As noted by the district court, the affidavit is conclusory in nature. The only indication of a source for any of the information appears towards the end of the affidavit, where Noonan states “The victim also reports that Summage had taken photographs of . . . him.”

Conclusory statements made by affiants fail to give the issuing magistrate a substantial basis for determining that probable cause exists. United States v. Caswell, 436 F.3d 894, 897-98 (8th Cir. 2006). It is the magistrate, and not the affiant, that is responsible for making this determination. Illinois v. Gates, 462 U.S. 213, 239 (1983). “Sufficient information must be presented to the magistrate to allow that official to determine probable cause; his action cannot be a mere ratification of the bare conclusions of others.” Id. The question, then, is whether Noonan’s statement

-4- “The victim also reports that Summage had taken photographs of . . . him” lends itself to a fair inference that the victim was also the source of the earlier set-forth account of what had occurred on the day in question. We conclude that it does, for any other reading would render the words “also reports” superfluous.

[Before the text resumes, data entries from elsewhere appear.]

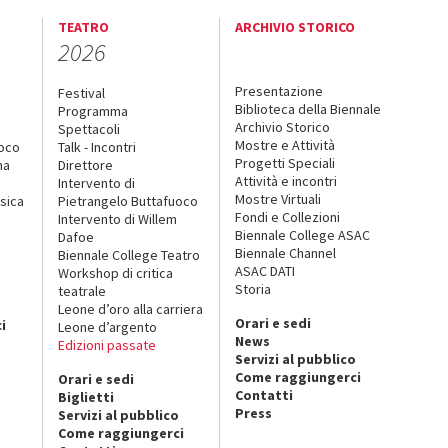
TEATRO
ARCHIVIO STORICO
2026
Presentazione
Festival
Biblioteca della Biennale
Programma
Archivio Storico
Spettacoli
Mostre e Attività
uoco
Talk - Incontri
Progetti Speciali
na
Direttore
Attività e incontri
Intervento di
Mostre Virtuali
sica
Pietrangelo Buttafuoco
Fondi e Collezioni
Intervento di Willem
Biennale College ASAC
Dafoe
Biennale Channel
Biennale College Teatro
ASAC DATI
Workshop di critica
Storia
teatrale
o
Leone d’oro alla carriera
Orari e sedi
i
Leone d’argento
News
Edizioni passate
Servizi al pubblico
Come raggiungerci
Orari e sedi
Contatti
Biglietti
Press
Servizi al pubblico
Come raggiungerci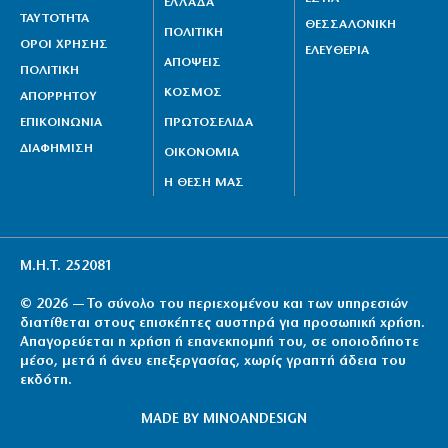
ΕΛΛΑΔΑ
ΤΑΥΤΟΤΗΤΑ
ΘΕΣΣΑΛΟΝΙΚΗ
ΠΟΛΙΤΙΚΗ
ΟΡΟΙ ΧΡΗΣΗΣ
ΕΛΕΥΘΕΡΙΑ
ΑΠΟΨΕΙΣ
ΠΟΛΙΤΙΚΗ
ΚΟΣΜΟΣ
ΑΠΟΡΡΗΤΟΥ
ΕΠΙΚΟΙΝΩΝΙΑ
ΠΡΩΤΟΣΕΛΙΔΑ
ΔΙΑΦΗΜΙΣΗ
ΟΙΚΟΝΟΜΙΑ
Η ΘΕΣΗ ΜΑΣ
Μ.Η.Τ. 252081
© 2026 — Το σύνολο του περιεχομένου και των υπηρεσιών
διατίθεται στους επισκέπτες αυστηρά για προσωπική χρήση.
Απαγορεύεται η χρήση ή επανεκπομπή του, σε οποιοδήποτε
μέσο, μετά ή άνευ επεξεργασίας, χωρίς γραπτή άδεια του
εκδότη.
MADE BY
MINOANDESIGN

The district court also found the affidavit deficient in its failure to set forth the date of the alleged incident.1 The date of the occurrence of the facts relied upon in an affidavit is of importance in the determination of probable cause because untimely information may be deemed stale. See, e.g., United States v. Gettel, 474 F.3d 1081, 1086 (8th Cir. 2007); United States v. LaMorie, 100 F.3d 547, 554 (8th Cir.